As signs of spring began appearing, the family was anxious to
be on the move to York State. Making their way to the north by
a combination of boat, shanks mare and canoe, they arrived on
the east shore of Seneca Lake on May 3rd, and made their way up
the sharply sloping hillside until they reached a level spot toward
the top and set up camp. There they erected the first dwºn
the town of Hector and settled in to begin a farm and a new life.
One lake to the east, on Cayuga Lake, settler Roswell Franklin
had recently lost a wife and his youngest child during a battle
with the Seneca. His wife was dead and his child had disappeared,
a captive. The losses were too much for him. He died, as the records
show us, "under the weight of his misfortune."
Pioneers such as the Wickhams and the Franklins were entering
a geography that was slowly taking political form in 1791. Robert
Morris, who had made a reputation as "The Financier of the
American Revolution" applied to the state of Massachusetts
to purchase land recently recovered from land agents Phelps and
Gorham. For the princely and oddly euphonious sum of $333,333.33
he acquired four million acres of land at the far western end
of the state, which encompassed most of the land west of the Genesee
River. Zebulon Norton settled at a rapids on the river. The site
later became West Mendon, them Honeoye Falls. Albany County was
becoming unwieldy in size and the section on the east bank of
the Hudson became Rensselaer County. To the west Otsego County
was incorporated; William Cooper was named presiding judge by
the governor. With the westward migration beginning to accelerate,
a private company was chartered to make waterway improvements
in the state, but little would be done until the second quarter
of the next century, when the Erie Canal became a reality.
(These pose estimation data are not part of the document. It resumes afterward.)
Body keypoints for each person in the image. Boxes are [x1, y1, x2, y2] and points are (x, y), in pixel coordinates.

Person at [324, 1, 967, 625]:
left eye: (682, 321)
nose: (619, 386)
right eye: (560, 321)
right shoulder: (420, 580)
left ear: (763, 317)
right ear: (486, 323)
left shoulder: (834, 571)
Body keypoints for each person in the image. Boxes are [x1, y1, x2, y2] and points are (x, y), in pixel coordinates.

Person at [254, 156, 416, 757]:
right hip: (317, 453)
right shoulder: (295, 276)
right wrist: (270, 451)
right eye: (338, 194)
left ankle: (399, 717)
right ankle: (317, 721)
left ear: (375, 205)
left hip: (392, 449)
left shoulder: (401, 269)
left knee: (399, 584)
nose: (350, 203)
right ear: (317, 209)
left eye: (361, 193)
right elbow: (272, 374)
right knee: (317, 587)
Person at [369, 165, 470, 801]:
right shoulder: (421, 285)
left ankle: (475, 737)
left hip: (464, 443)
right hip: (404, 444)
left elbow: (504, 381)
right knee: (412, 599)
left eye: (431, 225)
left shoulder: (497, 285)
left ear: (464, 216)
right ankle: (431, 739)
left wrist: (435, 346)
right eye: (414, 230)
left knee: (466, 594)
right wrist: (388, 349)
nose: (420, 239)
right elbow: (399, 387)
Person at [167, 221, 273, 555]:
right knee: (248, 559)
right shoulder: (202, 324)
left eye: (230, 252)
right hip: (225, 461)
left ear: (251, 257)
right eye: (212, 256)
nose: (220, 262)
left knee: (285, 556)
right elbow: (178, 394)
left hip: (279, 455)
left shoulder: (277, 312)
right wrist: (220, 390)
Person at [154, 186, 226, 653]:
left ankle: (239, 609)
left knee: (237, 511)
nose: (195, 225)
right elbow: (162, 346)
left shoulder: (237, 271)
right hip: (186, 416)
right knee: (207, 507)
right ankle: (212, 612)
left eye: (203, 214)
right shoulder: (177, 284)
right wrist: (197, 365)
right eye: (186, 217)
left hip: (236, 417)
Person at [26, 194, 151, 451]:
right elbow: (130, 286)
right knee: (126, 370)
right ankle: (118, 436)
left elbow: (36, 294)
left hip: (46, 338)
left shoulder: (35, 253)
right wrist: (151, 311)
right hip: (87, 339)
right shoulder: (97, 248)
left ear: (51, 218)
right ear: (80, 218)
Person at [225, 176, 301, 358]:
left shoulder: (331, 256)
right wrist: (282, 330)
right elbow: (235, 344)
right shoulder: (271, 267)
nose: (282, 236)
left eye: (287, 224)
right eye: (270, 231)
The city of Albany meanwhile was becoming quite civilized. This
year saw the founding of the Society for the Promotion of Agriculture,
Arts and Manufactures, and The Albany Institute of History and
Art. Just across the river, in the new Rensselaer County, editor
Silvester Tiffany began publishing the Lansingburgh American
Spy , a weekly newspaper, in April. In September he launched
another paper, Tiffany's Recorder .
The city on Manhattan Island, no longer the nation's capital,
nevertheless began expanding and new land was needed. Part of
the solution was the commencement of a ten-year project to fill
in the Collect Pond, near today's city hall, a swampy body of
water that was becoming increasingly polluted. Our environment
was endangered, even in back in 1791.